I have a dataset with 41 features [from 0 to 40 columns], of which 7 are categorical. This categorical set is divided in two subset:
- A subset of string type(the column-features 1, 2, 3)
- A subset of int type, in binary form 0 or 1 (the column-features 6, 11, 20, 21)
Furthermore the column-features 1, 2 and 3 (of string type) have cardinality 3, 66 and 11 respectively. In this context I have to encode them to use support vector machine algorithm. This is the code that I have:
import numpy as np
import pandas as pd
from sklearn import preprocessing
from sklearn import feature_extraction
df = pd.read_csv("train.csv")
datanumpy = df.as_matrix()
X = datanumpy[:, 0:40] # select columns 1 through 41 (the features)

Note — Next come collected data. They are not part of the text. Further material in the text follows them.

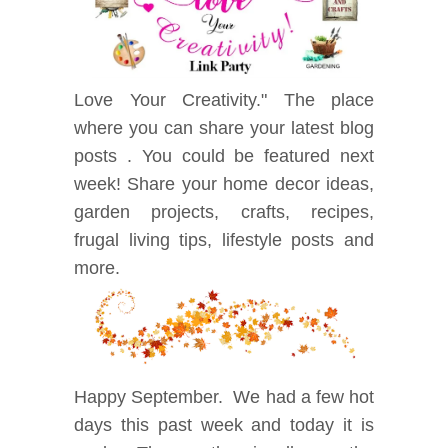
Love Your Creativity." The place
where you can share your latest blog
posts . You could be featured next
week! Share your home decor ideas,
garden projects, crafts, recipes,
frugal living tips, lifestyle posts and
mor
e.
Happy September. We had a few hot
days this past week and today it is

y = datanumpy[:, 41] # select column 42 (the labels)
I don't know if is better to use DictVectorizer()
or OneHotEncoder()
[for the reasons that I exposed above], and mostly in which way use them [in term of code] with the X
matrix that I have.
Or should I simply assign a number to each cardinality in the subset of string type (since they have high cardinality and so my feature space will increase exponentially)?
EDIT With respect to subset of int type I guess that the best choice is to keep the column-features as they are (don't pass them to any encoder) The problem persist for subset of string type with high cardinality.